For a while it seemed that Integrated Search with a nice Discovery Interface coupled with a large Data Well was the answer to how libraries were going to let users find and use the multitudes of material they have access to.
Many different places have tried building their own data well (sometimes a large national data well) but most have given up. Why? Primarily because of the unwillingness of publishers to hand over data to every single data well but also because the very concept of a very large local data well has been made (at least somewhat) obsolete by the new “Web Scale Discovery” tools – such as Summon, Primo Central and EBSCOHost.
Some libraries are fine with using the standard discovery interfaces that these services provide and some would rather use their APIs and build their own interface on top, perhaps adding tight integration with their library system and other locally developed systems.
However this area is fast moving and just as it looked as if pretty much all metadata would eventually be available in all these systems EBSCO has decided not to allow their metadata to be indexed outside of their own system. They will however allow for “just-in-time” searches to be used. It appears as if the market is fragmenting back into federated search – and the problems with federated search are well-known and are what made us all pursue integrated search to begin with.
But can we do better this time around? Fortunately the answer is yes – if we can get a little help from our friends.

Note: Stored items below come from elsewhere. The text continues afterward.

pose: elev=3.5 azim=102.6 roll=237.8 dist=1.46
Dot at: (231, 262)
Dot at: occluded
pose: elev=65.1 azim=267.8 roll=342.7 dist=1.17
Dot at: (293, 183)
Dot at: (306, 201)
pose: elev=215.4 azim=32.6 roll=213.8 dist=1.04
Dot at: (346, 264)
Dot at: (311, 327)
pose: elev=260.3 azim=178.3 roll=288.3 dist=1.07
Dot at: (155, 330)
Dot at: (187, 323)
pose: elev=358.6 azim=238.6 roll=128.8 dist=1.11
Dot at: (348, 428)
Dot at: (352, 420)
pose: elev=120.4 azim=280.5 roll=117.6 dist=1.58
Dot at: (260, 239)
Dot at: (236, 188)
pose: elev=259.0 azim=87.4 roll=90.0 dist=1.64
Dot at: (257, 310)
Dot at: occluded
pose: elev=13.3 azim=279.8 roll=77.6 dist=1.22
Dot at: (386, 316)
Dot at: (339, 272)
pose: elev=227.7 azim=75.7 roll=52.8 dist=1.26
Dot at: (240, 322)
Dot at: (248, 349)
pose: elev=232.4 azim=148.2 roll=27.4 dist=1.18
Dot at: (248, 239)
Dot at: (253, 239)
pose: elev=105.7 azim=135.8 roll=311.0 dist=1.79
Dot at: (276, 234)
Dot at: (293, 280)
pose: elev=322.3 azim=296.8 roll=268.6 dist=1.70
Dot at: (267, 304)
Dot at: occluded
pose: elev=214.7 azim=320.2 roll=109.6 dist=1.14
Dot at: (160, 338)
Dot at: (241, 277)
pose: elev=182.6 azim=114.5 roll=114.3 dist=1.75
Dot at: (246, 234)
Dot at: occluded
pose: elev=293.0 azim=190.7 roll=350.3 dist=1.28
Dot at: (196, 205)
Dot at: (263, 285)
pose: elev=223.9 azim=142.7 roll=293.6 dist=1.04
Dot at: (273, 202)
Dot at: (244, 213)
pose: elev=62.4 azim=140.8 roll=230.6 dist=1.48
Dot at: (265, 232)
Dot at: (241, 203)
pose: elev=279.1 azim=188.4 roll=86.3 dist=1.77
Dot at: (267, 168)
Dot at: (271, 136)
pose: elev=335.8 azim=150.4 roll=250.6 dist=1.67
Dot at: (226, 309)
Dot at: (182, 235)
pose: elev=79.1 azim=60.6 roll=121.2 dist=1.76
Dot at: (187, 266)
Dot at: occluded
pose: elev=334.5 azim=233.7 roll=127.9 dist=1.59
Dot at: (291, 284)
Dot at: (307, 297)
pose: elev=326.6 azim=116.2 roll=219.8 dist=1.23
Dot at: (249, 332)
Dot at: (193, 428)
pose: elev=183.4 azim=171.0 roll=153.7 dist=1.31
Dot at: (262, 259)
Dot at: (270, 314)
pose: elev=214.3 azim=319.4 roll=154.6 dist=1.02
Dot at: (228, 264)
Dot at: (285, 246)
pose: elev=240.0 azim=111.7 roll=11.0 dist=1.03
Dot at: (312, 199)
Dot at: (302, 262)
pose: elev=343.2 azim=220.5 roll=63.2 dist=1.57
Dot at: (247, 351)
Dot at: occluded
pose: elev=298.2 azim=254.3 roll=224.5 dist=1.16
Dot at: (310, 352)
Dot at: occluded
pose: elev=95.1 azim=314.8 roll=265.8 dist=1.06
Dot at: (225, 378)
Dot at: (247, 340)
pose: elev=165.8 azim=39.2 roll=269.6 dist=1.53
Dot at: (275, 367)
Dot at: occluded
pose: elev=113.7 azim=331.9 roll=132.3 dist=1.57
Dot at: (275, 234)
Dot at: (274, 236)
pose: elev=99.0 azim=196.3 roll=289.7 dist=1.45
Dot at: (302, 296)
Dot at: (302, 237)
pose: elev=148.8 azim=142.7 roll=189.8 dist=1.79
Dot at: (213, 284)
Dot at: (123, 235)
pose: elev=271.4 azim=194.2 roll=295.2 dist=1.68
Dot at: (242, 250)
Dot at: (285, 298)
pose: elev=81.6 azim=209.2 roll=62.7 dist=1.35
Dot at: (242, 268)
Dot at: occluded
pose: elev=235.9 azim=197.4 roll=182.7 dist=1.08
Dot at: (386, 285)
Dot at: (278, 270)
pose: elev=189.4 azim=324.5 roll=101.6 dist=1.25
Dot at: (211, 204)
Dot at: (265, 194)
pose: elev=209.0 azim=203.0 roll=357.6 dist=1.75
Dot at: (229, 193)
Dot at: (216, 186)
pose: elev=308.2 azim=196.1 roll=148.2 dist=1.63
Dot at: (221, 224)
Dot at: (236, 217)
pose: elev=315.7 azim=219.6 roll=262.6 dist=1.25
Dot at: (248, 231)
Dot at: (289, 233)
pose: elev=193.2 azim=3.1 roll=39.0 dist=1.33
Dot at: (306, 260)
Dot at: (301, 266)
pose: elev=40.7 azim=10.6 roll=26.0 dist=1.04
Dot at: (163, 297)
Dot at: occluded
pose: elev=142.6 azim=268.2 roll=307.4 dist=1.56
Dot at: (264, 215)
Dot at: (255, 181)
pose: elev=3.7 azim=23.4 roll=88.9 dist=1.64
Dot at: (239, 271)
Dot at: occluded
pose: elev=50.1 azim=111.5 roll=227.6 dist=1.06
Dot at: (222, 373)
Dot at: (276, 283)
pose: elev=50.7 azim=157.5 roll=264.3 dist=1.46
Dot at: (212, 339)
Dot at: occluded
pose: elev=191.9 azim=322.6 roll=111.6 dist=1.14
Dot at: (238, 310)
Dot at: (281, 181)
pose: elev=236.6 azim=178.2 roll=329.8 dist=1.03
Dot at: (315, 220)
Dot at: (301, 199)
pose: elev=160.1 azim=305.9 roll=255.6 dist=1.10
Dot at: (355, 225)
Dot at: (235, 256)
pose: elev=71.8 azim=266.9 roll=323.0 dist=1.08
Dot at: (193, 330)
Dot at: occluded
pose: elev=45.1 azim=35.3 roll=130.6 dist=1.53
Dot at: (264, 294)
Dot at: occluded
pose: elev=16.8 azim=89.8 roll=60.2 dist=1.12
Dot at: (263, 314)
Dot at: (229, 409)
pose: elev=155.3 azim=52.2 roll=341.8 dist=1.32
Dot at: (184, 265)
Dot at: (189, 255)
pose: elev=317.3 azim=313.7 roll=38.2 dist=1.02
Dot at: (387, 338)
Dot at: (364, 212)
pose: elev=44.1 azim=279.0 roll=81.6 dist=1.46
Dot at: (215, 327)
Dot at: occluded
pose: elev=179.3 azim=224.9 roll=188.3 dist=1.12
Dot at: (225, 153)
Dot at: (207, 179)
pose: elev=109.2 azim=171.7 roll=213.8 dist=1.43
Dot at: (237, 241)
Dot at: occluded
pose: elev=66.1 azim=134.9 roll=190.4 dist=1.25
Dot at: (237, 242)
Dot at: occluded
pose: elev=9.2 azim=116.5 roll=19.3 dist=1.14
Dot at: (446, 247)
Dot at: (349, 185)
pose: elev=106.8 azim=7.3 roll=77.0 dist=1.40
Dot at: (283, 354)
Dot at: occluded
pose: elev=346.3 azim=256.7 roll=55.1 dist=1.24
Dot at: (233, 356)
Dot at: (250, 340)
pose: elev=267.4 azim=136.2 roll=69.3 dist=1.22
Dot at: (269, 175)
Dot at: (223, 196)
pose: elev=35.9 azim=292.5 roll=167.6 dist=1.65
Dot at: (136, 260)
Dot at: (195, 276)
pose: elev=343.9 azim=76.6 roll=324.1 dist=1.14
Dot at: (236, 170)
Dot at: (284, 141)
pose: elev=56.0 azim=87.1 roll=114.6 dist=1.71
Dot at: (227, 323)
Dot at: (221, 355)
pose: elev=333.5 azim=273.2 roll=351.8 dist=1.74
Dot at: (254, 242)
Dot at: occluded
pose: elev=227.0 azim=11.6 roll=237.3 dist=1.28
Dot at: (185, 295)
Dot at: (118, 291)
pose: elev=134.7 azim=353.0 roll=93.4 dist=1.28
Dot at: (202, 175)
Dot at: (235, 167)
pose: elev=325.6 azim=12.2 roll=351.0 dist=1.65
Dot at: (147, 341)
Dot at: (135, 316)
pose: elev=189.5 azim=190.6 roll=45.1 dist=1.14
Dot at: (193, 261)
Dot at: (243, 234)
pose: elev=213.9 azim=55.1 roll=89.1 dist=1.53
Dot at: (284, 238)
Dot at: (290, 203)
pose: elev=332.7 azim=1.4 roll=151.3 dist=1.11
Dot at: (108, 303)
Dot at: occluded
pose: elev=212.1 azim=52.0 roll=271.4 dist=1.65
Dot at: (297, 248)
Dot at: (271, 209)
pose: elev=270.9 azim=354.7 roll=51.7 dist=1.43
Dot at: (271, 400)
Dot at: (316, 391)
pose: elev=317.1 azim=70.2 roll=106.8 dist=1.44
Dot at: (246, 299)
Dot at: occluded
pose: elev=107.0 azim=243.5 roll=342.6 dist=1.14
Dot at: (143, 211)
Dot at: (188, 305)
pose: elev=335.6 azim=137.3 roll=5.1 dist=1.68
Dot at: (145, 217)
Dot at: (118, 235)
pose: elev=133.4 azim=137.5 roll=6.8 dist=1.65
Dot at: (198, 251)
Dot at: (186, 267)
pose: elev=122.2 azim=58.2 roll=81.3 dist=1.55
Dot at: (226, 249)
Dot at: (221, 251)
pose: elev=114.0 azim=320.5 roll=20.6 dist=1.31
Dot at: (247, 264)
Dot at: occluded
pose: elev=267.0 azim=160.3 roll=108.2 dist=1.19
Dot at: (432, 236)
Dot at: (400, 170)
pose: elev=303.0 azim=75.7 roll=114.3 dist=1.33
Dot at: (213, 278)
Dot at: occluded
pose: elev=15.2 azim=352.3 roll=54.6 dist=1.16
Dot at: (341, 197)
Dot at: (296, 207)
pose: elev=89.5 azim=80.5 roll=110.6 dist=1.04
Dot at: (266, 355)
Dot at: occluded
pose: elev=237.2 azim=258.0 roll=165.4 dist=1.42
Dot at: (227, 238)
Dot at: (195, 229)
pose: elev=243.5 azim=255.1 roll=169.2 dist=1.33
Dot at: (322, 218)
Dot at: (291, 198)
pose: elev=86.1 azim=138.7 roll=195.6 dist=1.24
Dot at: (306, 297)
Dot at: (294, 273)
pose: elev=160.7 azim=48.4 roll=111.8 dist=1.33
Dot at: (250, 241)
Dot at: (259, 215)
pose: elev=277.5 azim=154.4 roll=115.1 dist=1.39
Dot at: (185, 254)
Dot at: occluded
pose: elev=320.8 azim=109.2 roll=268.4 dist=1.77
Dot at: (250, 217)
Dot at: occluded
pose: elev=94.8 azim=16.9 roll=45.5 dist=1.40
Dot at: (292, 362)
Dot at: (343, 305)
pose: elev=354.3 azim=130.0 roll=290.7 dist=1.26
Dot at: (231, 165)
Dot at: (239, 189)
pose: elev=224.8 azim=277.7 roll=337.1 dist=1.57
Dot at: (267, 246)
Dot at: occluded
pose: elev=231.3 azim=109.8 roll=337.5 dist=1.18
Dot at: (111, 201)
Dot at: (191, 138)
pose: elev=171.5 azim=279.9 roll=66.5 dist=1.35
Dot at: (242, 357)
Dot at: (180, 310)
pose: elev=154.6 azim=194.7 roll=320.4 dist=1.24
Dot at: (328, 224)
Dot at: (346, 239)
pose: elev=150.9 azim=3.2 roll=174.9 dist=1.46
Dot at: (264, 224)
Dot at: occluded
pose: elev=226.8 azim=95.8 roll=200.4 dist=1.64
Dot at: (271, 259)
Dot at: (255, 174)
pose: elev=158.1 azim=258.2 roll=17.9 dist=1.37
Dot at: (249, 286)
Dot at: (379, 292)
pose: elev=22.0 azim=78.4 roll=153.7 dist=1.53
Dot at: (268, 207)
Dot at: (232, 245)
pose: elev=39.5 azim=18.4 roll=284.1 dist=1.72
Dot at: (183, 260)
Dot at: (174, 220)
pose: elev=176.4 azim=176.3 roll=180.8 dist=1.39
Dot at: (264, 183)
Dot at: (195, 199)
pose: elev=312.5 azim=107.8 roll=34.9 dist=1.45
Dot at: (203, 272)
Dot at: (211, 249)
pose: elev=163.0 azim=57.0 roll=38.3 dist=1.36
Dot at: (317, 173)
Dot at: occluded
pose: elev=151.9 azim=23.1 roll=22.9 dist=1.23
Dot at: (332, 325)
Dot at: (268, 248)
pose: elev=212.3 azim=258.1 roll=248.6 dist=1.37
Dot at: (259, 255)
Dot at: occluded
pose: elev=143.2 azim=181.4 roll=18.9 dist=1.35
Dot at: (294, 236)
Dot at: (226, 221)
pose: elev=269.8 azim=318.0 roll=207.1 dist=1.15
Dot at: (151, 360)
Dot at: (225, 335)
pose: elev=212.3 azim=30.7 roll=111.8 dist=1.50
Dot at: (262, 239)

There are two main problems with federated search:
- Response times: The entire federated system is only as fast as the slowest search node.
- Merging: There is no meaningful way to merge different result sets as they can have vastly different sorting criteria.
We can’t do a lot about the problems with response times but fortunately the new systems are _a lot_ faster then the old ones, so hopefully it wont be that big an issue.
Merging has however gotten easier, strangely enough as a side effect of making the sorting of individual results more complicated. The magic here lies in relevancy ranking and the fact that pretty much all new systems are based on the same principles and code base (ie. Lucene/Solr).
So how does this work? The relevancy ranking of a given document in a query is based on different things but a major contributor is the term frequency–inverse document frequency.
We have chosen to call this concept Virtual Integrated Search as the end result is (potentially) virtually indistinguishable from from having a large local data well coupled with a true integrated search. For the Well11 and code4lib 2011 conferences we have prepared a first stab at an implementation and integration with our existing Search and Summa system. This is not much more than an internal beta version where a primary focus of the frontend has been to make is possible to tweak the way merging is performed.
What will it look like? The main purpose for us is to make it look to the user as if all the data is retrieved from a single source. Currently we present results from Summon in a box of its own but the plan is to simply go back and present all results in a single list.
This is something we will be working on and experimenting with in the coming months and we are quite excited about the possibilities.